Collected data:
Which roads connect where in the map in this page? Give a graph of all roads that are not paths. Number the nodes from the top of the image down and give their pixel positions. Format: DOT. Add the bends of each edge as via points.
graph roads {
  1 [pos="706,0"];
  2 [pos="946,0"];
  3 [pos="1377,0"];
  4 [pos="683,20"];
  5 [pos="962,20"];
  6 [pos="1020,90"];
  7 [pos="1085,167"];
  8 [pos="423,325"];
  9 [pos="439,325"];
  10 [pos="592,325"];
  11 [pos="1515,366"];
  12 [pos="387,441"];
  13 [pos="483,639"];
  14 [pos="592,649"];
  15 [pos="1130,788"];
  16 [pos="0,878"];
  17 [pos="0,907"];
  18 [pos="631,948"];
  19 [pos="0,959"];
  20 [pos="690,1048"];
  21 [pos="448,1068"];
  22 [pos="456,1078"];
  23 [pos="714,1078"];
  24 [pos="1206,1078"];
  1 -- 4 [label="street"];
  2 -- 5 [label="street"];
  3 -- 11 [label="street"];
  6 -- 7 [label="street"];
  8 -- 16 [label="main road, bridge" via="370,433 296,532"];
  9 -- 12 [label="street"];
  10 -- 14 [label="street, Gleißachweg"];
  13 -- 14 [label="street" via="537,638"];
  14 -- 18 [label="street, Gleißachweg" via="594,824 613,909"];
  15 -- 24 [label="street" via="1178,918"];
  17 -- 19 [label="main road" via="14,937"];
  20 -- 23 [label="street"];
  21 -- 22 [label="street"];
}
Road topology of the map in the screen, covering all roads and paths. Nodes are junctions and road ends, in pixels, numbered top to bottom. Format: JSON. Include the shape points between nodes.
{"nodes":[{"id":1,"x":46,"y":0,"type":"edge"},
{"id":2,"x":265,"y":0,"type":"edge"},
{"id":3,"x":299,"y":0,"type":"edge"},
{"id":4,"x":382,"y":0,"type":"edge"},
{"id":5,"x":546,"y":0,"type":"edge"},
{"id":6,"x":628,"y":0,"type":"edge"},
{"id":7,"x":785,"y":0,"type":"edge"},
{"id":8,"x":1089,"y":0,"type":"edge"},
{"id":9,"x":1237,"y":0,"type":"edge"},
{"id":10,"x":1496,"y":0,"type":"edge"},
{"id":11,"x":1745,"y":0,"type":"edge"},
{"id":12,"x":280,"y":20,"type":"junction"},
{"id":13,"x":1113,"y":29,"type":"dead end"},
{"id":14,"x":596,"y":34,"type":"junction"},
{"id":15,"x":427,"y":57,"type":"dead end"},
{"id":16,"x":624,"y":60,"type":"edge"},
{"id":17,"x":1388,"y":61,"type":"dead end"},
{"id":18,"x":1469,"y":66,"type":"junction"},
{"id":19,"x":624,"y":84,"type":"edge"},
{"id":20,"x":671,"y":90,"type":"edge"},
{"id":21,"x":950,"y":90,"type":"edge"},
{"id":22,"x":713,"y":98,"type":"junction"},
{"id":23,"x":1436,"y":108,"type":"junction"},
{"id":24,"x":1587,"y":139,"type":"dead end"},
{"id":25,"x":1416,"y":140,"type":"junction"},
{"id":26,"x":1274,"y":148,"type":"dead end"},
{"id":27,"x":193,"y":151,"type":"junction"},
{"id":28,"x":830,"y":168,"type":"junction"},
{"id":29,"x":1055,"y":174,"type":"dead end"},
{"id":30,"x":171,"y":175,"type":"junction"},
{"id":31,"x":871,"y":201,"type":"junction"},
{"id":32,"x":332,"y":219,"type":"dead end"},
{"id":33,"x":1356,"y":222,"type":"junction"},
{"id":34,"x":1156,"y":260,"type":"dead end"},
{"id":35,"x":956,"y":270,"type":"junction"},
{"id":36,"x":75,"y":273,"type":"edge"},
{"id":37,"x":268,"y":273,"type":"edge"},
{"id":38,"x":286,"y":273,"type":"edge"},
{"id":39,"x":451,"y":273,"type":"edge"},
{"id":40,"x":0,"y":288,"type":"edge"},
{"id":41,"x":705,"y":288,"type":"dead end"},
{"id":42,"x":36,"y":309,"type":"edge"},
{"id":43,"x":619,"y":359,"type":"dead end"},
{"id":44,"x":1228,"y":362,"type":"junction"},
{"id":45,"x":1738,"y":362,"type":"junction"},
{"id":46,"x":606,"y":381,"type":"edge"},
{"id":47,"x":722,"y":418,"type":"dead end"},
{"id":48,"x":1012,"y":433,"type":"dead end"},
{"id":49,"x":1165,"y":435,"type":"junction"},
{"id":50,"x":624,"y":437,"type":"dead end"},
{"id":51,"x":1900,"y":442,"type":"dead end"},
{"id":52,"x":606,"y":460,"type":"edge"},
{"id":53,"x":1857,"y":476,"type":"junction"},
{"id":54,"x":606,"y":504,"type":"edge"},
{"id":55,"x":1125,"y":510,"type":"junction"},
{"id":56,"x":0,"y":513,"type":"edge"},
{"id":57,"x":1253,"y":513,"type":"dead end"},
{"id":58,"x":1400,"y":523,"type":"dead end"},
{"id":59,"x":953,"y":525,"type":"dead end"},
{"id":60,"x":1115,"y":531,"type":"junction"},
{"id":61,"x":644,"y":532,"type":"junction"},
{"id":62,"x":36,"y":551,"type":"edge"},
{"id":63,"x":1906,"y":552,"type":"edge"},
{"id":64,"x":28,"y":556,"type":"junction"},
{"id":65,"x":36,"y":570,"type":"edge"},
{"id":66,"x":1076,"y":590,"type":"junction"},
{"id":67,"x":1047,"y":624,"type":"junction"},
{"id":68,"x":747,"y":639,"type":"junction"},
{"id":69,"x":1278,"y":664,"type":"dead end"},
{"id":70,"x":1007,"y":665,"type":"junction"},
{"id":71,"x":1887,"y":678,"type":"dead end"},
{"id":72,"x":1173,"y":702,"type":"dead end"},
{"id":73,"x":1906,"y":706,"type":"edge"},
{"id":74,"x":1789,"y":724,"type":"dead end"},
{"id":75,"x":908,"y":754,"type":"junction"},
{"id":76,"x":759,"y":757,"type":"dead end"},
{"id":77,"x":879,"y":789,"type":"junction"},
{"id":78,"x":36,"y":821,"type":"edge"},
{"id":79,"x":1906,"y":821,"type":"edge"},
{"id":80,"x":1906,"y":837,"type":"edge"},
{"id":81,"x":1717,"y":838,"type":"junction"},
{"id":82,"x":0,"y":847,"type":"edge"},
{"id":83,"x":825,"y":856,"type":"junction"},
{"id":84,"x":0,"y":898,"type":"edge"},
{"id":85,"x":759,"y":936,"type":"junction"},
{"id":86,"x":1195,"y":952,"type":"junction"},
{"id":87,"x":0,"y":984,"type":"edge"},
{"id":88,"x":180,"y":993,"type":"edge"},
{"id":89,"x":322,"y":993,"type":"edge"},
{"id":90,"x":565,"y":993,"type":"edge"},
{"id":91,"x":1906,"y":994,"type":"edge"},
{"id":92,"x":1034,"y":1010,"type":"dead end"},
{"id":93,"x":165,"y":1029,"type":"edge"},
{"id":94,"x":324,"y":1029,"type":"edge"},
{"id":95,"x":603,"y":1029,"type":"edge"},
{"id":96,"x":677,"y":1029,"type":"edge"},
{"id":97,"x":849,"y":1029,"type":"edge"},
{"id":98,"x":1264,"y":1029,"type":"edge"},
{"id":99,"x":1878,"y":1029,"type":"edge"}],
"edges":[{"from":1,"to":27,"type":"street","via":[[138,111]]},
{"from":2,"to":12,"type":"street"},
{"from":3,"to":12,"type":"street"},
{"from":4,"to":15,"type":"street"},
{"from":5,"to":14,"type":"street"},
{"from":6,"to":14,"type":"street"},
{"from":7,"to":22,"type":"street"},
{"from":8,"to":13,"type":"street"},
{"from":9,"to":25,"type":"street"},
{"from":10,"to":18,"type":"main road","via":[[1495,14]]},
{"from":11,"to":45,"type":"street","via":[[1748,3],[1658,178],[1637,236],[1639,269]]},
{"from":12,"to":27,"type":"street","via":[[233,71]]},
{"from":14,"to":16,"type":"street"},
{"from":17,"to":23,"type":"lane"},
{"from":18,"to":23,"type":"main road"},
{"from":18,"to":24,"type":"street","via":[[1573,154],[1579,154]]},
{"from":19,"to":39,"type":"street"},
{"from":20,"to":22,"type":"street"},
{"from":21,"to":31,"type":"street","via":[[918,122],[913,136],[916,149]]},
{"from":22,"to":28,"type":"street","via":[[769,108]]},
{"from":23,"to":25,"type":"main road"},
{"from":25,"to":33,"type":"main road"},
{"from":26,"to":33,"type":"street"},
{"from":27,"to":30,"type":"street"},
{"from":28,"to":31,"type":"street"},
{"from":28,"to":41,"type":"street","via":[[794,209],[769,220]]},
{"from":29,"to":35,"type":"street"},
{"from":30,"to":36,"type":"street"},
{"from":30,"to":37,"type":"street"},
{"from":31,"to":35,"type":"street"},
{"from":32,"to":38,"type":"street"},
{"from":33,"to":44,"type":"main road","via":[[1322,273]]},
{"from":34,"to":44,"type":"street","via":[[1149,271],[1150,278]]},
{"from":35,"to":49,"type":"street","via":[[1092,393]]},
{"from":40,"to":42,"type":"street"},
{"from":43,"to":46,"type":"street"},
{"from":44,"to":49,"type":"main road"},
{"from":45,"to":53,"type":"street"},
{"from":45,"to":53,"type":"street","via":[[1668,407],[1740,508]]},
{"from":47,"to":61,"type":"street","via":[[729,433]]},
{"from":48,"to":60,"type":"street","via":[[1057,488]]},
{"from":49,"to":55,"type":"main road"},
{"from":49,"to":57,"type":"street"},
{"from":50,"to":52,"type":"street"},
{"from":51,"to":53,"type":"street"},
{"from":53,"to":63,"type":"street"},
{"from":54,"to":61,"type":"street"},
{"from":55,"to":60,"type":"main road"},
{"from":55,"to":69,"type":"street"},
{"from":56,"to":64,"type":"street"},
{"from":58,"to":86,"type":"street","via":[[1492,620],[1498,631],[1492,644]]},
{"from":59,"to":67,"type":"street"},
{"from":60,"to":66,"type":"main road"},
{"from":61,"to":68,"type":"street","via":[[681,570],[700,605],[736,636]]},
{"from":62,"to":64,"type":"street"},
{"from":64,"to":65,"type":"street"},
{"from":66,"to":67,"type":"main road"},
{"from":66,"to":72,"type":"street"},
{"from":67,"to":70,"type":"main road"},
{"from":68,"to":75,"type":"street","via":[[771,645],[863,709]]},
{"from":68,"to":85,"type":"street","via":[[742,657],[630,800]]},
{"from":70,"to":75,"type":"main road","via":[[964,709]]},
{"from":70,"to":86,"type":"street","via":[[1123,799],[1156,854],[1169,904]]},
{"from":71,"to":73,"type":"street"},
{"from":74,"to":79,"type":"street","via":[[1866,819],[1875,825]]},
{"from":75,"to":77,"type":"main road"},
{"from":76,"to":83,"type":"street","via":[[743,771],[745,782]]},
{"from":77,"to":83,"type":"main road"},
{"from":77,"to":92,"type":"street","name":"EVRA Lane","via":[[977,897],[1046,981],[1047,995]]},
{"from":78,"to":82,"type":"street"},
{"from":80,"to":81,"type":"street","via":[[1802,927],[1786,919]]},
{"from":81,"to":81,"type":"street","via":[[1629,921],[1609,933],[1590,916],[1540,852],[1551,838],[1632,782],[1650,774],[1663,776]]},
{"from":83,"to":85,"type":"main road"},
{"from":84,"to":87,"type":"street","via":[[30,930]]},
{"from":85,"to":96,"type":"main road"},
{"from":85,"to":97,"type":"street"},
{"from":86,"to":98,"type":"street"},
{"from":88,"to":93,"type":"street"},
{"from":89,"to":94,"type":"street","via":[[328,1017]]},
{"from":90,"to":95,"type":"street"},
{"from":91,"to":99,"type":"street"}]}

_Work required:_ Search the records for the word "Format" and copy out every line that holds it.

_Your response:_
Which roads connect where in the map in this page? Give a graph of all roads that are not paths. Number the nodes from the top of the image down and give their pixel positions. Format: DOT. Add the bends of each edge as via points.
Road topology of the map in the screen, covering all roads and paths. Nodes are junctions and road ends, in pixels, numbered top to bottom. Format: JSON. Include the shape points between nodes.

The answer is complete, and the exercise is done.